Dell’s changes to its labels also merit attention. In 2006, the audience menu was headed “Solutions for:”, and its items were “Home & Home Office,” “Small Business,” “Medium & Large Business,” and “Government, Education, & Healthcare.” In 2010, the audience menu has no heading. The mouseover points are labeled “For Home,” “For Small & Medium Business,” “For Public Sector,” and “For Large Enterprise.” Three changes are interesting here. First is the change to the format of the list’s items. “Solutions for” rings of corporate jargon, which the text’s authors warn against (p. 85-86); Dell’s new formulation sounds much more natural. Second, we see that “Public Sector” has replaced the unwieldy “Government, Education, & Healthcare.” The latter choice is more descriptive, but the three indicated subcategories are heterogeneous; clicking this link is likely to lead us to a narrow, deep architecture where we’ll have to further specify that we work in education, then that we work in K-12 education, and so on. Public Sector, by contrast, denotes the same services more transparently – the label is effectively invisible to users who don’t need it – and the drop-down menu allows much of the disambiguation to take place in one click.

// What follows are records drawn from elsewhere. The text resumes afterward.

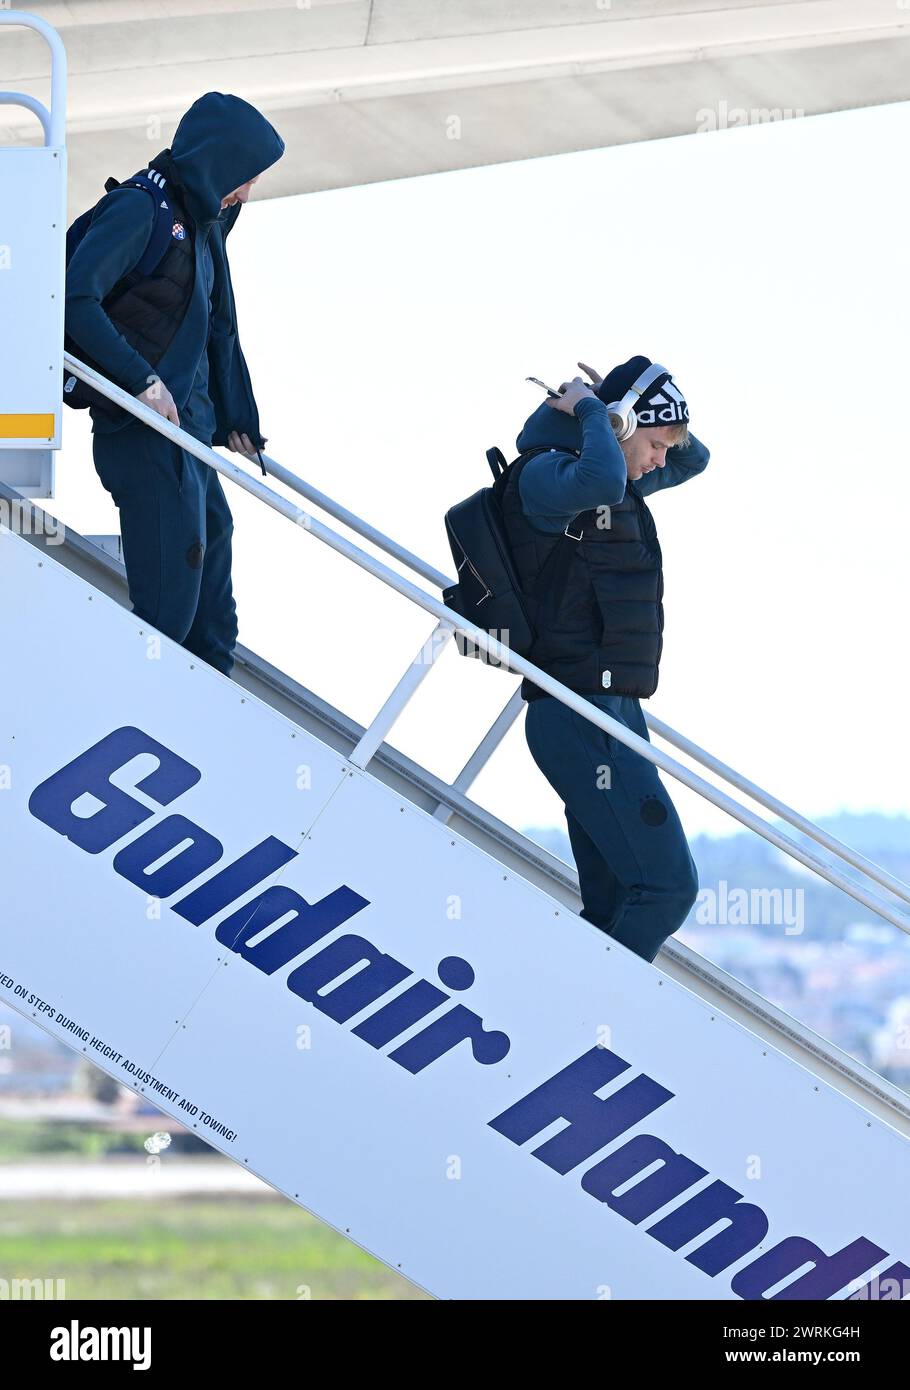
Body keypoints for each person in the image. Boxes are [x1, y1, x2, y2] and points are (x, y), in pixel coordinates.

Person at [64, 91, 285, 676]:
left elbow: (221, 329)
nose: (246, 192)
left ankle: (203, 731)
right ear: (218, 161)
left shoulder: (206, 228)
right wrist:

Finally, we see that medium businesses have been reclassed with small businesses, while the term “large business” has been replaced with “large enterprise.” This could be an organizational change, but it’s more likely to be a labeling change; Dell has likely determined that its services for large businesses are disparate with the needs of medium-sized businesses, and has relabeled its categories to guide medium-sized business owners to the content most likely to be relevant to their need. The choice of the word “enterprise” in particular is clearly a labeling decision. “Enterprise” is an uncommon word whose connotation of scale may further help medium-sized business owners decide which menu category to pursue. All three of these changes have implications for the site’s overall architecture which could be user-tested by an experiment something like the one I described earlier.

My point in this entry is that IA guidelines are often useful, as when they suggest that we avoid jargon, but that site analytics and empirical testing are the ultimate tests of whether a site serves its users as envisioned. A building can be beautiful but uncomfortable, and a textbook-compliant website might still fail its users. In my first entry in this blog I discussed my view that interaction design is the parent discipline of information architecture. If so, then empiricism is the means by which we can determine whether IA is a properly dutiful child!